I am also a pretend economist with no real credentials in the subject. I was a bit bemused. I have always aspired to mediocrity in the classroom and occasionally surprised myself by achieving it. One of the great things about teaching economics is you get to make it up every year.
As for aspiring to be regarded as a professional economist, this is like striving to be a snake oil merchant or fulltime blogger.
But it did get me thinking about how partisan our political landscape has become. There is a growing tendency to attack the person rather than the argument. What is more disconcerting for our democracy is the decline in investigative journalism in recent years.
The likely reason for this is commercial. The media has been referred to as the Fourth Estate in a democracy. Its unofficial role in a democracy is to keep voters informed by investigating and reporting on issues that politicians and other powerful interests would prefer were not exposed.
But the traditional media is under siege because of rapid technological changes. Newspapers are struggling to figure out how to generate revenue from their online content as their hard copy and advertising revenues decline. Mainstream TV is fighting a proliferation of alternative sources of news and content.
Figuring how to survive and adapt leaves few resources available for costly investigative journalism. The possible commercial payback is too uncertain. It is cheaper to report breaking news and rely more on guest commentators.
Bloggers appear to have filled a void particularly in political commentary. A key difference between bloggers and traditional media is that bloggers have little or no reputational risk or editorial objectivity in what they comment on.
Apart from libel laws they are largely free to say what they want with little commercial constraint.
This is a mixed blessing.
They are usually partisan in what and how they comment on subjects. As a result they talk to those who bother to read them. These are usually people who want their own views reinforced. Bloggers' rants mainly preach to the converted but likely have little major impact on the majority of people who are too busy getting on with their daily lives.
But real investigative journalism is crucial to a well-functioning democracy. Unfortunately it is a costly endeavour for media outlets struggling to survive. This leads to a tendency towards descriptive reporting rather than investigation. This reduces the accountability of politicians and other powerful entities in our society.

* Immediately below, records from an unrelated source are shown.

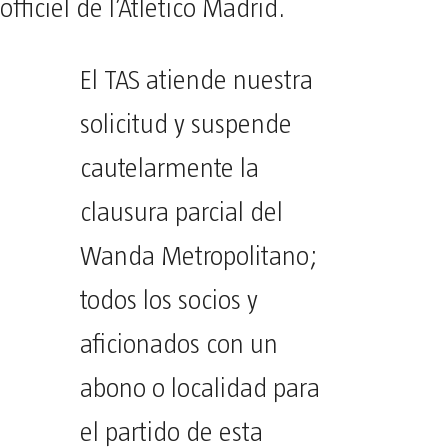
officiel de l’Atletico Madrid.
El TAS atiende nuestra
solicitud y suspende
cautelarmente la
clausura parcial del
Wanda Metropolitano;
todos los socios y
aficionados con un
abono o localidad para
el partido de esta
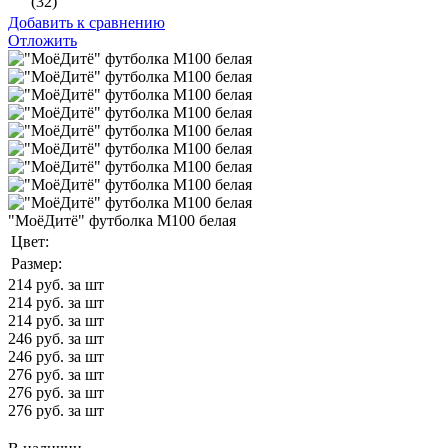
(32)
Добавить к сравнению
Отложить
"МоёДитё" футболка М100 белая
Цвет:
Размер:
214
руб. за шт
214
руб. за шт
214
руб. за шт
246
руб. за шт
246
руб. за шт
276
руб. за шт
276
руб. за шт
276
руб. за шт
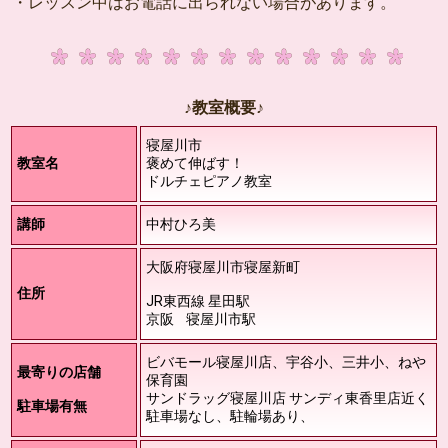
・レッスン中はお電話に出られない場合があります。
♪教室概要♪
寝屋川市
教室名
褒めて伸ばす！
ドルチェピアノ教室
講師
中村ひろ美
大阪府寝屋川市寝屋新町
住所
JR東西線 星田駅
京阪 寝屋川市駅
ビバモール寝屋川店、宇谷小、三井小、ねや
最寄りの店舗
保育園
サンドラッグ寝屋川店 サンディ東香里店近く
駐車場有無
駐車場なし、駐輪場あり、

The Nicky Hager revelations in the lead-up to the election highlighted the dearth of investigative reporting in New Zealand. As a small country we lack the critical mass to support this style of journalism on a larger scale.

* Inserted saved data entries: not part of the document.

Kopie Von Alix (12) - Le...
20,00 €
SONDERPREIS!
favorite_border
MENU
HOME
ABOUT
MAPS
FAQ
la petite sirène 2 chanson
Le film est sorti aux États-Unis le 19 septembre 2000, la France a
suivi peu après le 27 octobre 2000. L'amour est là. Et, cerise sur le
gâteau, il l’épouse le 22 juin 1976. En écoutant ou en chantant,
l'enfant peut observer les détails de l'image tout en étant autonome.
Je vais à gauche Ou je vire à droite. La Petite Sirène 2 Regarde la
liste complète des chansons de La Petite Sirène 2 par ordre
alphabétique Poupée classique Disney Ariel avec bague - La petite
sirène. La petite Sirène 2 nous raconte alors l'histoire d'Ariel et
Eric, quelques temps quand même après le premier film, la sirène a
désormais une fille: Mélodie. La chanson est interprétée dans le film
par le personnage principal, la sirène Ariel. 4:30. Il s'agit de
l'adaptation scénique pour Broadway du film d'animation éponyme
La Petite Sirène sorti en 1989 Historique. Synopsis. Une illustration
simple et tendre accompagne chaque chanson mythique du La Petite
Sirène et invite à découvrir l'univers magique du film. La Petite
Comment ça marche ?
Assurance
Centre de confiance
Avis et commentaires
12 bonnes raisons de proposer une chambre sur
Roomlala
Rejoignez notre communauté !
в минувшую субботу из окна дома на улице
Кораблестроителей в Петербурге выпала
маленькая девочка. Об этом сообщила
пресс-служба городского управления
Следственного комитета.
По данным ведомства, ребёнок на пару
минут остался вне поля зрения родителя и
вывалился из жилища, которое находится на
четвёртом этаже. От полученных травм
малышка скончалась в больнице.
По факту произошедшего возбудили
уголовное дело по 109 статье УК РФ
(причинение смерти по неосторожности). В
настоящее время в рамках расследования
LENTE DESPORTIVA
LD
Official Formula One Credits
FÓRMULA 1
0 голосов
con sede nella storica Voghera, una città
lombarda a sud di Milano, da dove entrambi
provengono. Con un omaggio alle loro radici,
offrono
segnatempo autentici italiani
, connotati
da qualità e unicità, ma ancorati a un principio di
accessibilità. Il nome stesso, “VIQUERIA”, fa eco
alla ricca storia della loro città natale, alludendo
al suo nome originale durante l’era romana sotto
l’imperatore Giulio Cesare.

Our political landscape is poorer for its demise. It reduces our politics to popularity contests and trivia while many of the larger issues slip by without proper investigation and exposure.
There have been a number of issues in recent years that should have been subject to greater in-depth journalistic scrutiny. In the economic sphere they include:
1. Who were the main beneficiaries in the partial sell-off of state assets?
2. How real was this year's slim budget surplus as opposed to creative accounting to serve a political purpose? What were the social costs of this apparent achievement?
3. Why were there so few criminal convictions and jail terms following the finance company debacles?
4. To what extent have child poverty and income inequalities grown in New Zealand?
I reassure the blogger that I don't aspire to the role. I have enough difficulty maintaining mediocrity in the classroom.
Peter Lyons teaches economics at St Peter's College in Epsom and has written several economics texts.